What is lobular carcinoma in situ?
lobular carcinoma in situ applies to a collection of abnormal cells in breast tissue, which may potentially change over five years. The condition is difficult to detect and is usually unnoticed if the breast tissue biopsy is not performed to check another problem. While lobular carcinoma in situ does not cause physical symptoms, most doctors encourage patients to take medication or undergo surgery to reduce the risk of cancer in the future. The woman's breast
contains several hundred lobles, glands that produce milk. Lobular carcinoma in situ occurs when the cells along the inner lobby cladding begin to grow unusually large and quickly replicate at speed. Doctors do not know what triggers the abnormal development of cells, but it is assumed that genetics plays an important role. The condition may be present only on one breast or affect the lobes on both breasts. Women aged 20 to 50 are most commonly affected and only about 25 percent of patients diagnosedH with lobular carcinoma in situ has sometimes developed malignant breast cancer.
women who have lobular carcinoma in situ will probably not have symptoms. Usually there are no noticeable changes in the appearance or breast feeling. As a result, most cases of lobular cancer in situ are never diagnosed, or they are only recognized after cells change cancer and begin to cause health problems. Some cases are detected randomly after tests to study suspicious lumps or cysts in the breast.

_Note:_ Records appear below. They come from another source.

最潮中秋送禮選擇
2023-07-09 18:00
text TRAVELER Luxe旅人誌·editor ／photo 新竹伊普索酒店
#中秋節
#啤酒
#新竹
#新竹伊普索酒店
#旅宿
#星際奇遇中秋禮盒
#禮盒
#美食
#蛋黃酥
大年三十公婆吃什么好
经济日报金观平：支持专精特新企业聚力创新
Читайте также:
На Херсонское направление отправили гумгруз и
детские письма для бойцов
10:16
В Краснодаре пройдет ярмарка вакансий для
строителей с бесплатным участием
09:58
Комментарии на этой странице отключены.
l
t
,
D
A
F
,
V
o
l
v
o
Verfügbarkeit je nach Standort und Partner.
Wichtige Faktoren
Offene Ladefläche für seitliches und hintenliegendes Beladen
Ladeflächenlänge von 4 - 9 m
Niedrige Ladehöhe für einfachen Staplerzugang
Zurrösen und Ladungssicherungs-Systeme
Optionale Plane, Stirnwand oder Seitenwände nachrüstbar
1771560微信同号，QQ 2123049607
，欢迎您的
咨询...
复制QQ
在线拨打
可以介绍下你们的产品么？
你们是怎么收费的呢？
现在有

Once lobular carcinoma in situ is identified, the doctor can describe in detail the condition and explain different treatment options. It is usually impossible to predict whether abnormal cells sometimes become cancer, but steps to reduce risk can be taken. Many doctors and patients prefer to avoid the treatment of the initial condition and instead plan regular breast tests to see ifChanges will start.

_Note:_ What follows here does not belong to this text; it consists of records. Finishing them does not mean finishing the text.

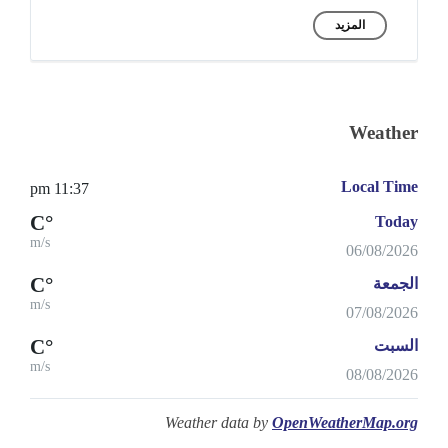
المزيد
Weather
Local Time
11:37 pm
°C
Today
m/s
06/08/2026
°C
الجمعة
m/s
07/08/2026
°C
السبت
m/s
08/08/2026
Weather data by
OpenWeatherMap.org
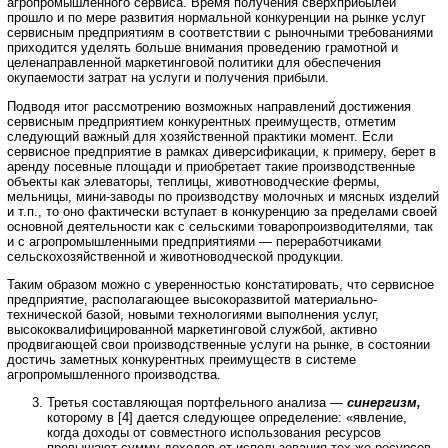
агропромышленного сервиса. Время получения сверхприбылей
прошло и по мере развития нормальной конкуренции на рынке услуг
сервисным предприятиям в соответствии с рыночными требованиями
приходится уделять больше внимания проведению грамотной и
целенаправленной маркетинговой политики для обеспечения
окупаемости затрат на услуги и получения прибыли.
Подводя итог рассмотрению возможных направлений достижения
сервисным предприятием конкурентных преимуществ, отметим
следующий важный для хозяйственной практики момент. Если
сервисное предприятие в рамках диверсификации, к примеру, берет в
аренду посевные площади и приобретает такие производственные
объекты как элеваторы, теплицы, животноводческие фермы,
мельницы, мини-заводы по производству молочных и мясных изделий
и т.п., то оно фактически вступает в конкуренцию за пределами своей
основной деятельности как с сельскими товаропроизводителями, так
и с агропромышленными предприятиями — переработчиками
сельскохозяйственной и животноводческой продукции.
Таким образом можно с уверенностью констатировать, что сервисное
предприятие, располагающее высокоразвитой материально-
технической базой, новыми технологиями выполнения услуг,
высококвалифицированной маркетинговой службой, активно
продвигающей свои производственные услуги на рынке, в состоянии
достичь заметных конкурентных преимуществ в системе
агропромышленного производства.
Третья составляющая портфельного анализа —
синергизм,
которому в [4] дается следующее определение: «явление,
когда доходы от совместного использования ресурсов
превышают сумму доходов от использования тех же ресурсов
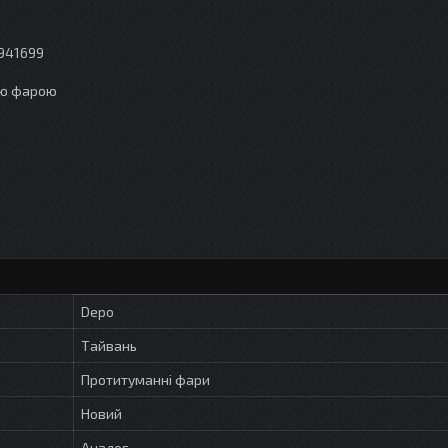
0941699
ою фарою
Depo
Тайвань
Протитуманні фари
Новий
Аналог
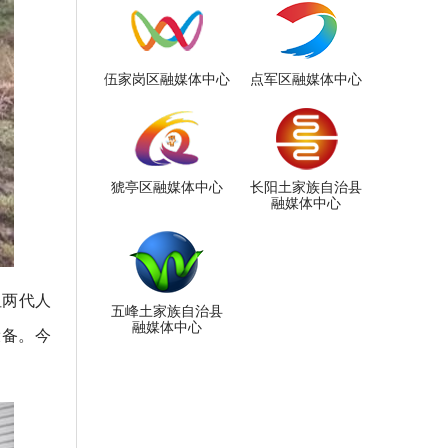
伍家岗区融媒体中心
点军区融媒体中心
猇亭区融媒体中心
长阳土家族自治县
融媒体中心
但两代人
五峰土家族自治县
融媒体中心
设备。今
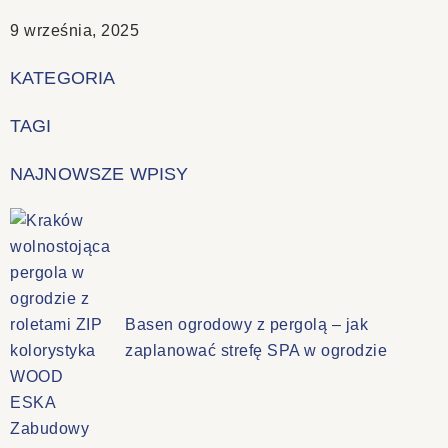
9 września, 2025
KATEGORIA
TAGI
NAJNOWSZE WPISY
Basen ogrodowy z pergolą – jak
zaplanować strefę SPA w ogrodzie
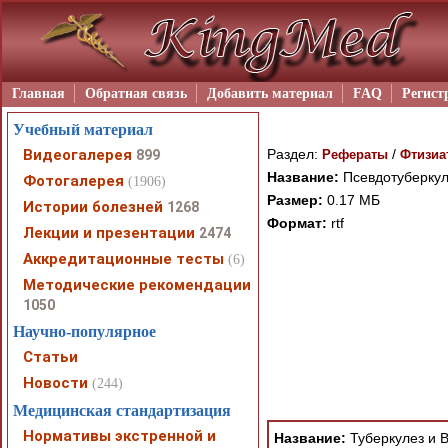
Главная
Обратная связь
Добавить материал
FAQ
Регист
Учебный материал
Видеогалерея
Раздел:
/
899
Рефераты
Фтизиа
Название:
Псевдотуберкул
Фотогалерея
(1906)
Размер:
0.17 МБ
Истории болезней
1268
Формат:
rtf
Лекции и презентации
2474
Аккредитационные тесты
(6)
Методические рекомендации
При просмотре в режим
1050
поддержки Вашим брау
Научно-популярное
ошибка устраняется Ва
Статьи
Новости
(244)
Медицинская стандартизация
Нормативы экстренной и
Название:
Туберкулез и 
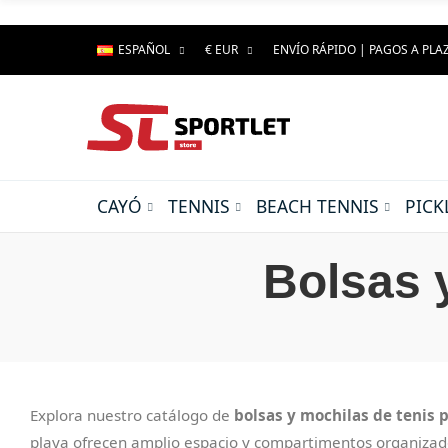
ESPAÑOL
€ EUR
ENVÍO RÁPIDO | PAGOS A PLA
CAYÓ
TENNIS
BEACH TENNIS
PICK
Bolsas 
Explora nuestro catálogo de
bolsas y mochilas de tenis 
playa ofrecen amplio espacio y compartimentos organizados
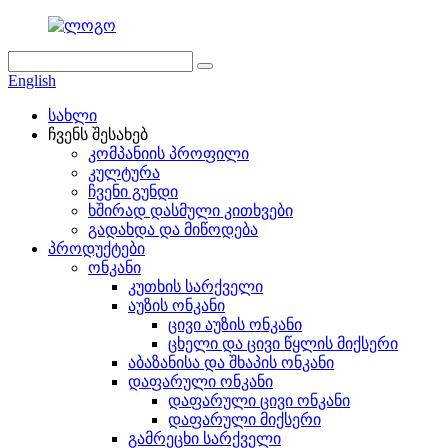
English
სახლი
ჩვენს შესახებ
კომპანიის პროფილი
კულტურა
ჩვენი გუნდი
ხშირად დასმული კითხვები
გადახდა და მიწოდება
პროდუქტები
ონკანი
კუთხის სარქველი
აუზის ონკანი
ცივი აუზის ონკანი
ცხელი და ცივი წყლის მიქსერი
აბაზანისა და შხაპის ონკანი
დაფარული ონკანი
დაფარული ცივი ონკანი
დაფარული მიქსერი
გამრეცხი სარქველი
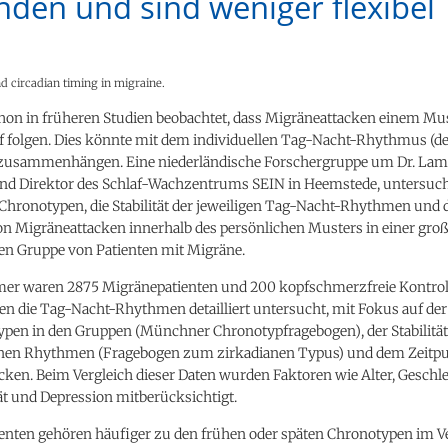
den und sind weniger flexibel
d circadian timing in migraine.
hon in früheren Studien beobachtet, dass Migräneattacken einem Mu
f folgen. Dies könnte mit dem individuellen Tag-Nacht-Rhythmus (
zusammenhängen. Eine niederländische Forschergruppe um Dr. La
nd Direktor des Schlaf-Wachzentrums SEIN in Heemstede, untersuc
 Chronotypen, die Stabilität der jeweiligen Tag-Nacht-Rhythmen und 
on Migräneattacken innerhalb des persönlichen Musters in einer gro
en Gruppe von Patienten mit Migräne.
mer waren 2875 Migränepatienten und 200 kopfschmerzfreie Kontroll
n die Tag-Nacht-Rhythmen detailliert untersucht, mit Fokus auf der
ypen in den Gruppen (Münchner Chronotypfragebogen), der Stabilitä
anen Rhythmen (Fragebogen zum zirkadianen Typus) und dem Zeitpu
ken. Beim Vergleich dieser Daten wurden Faktoren wie Alter, Geschle
ät und Depression mitberücksichtigt.
enten gehören häufiger zu den frühen oder späten Chronotypen im V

If early treatment is required, it is a common possibility to use a synthetic hormonal supplement that inhibits estrogen activity in the breast. Drugs such as Tamoxifen and Raloxifen block estrogen signals that normally trigger cell replication, thereby slowing or stopping the growth of abnormal cells. Finally, surgery to remove part of the first or both breasts can be considered if the patient is considered an extremely high risk of breast cancer. Most cases of lobular cancer in situ are completely solved by hormonal and surgical therapy.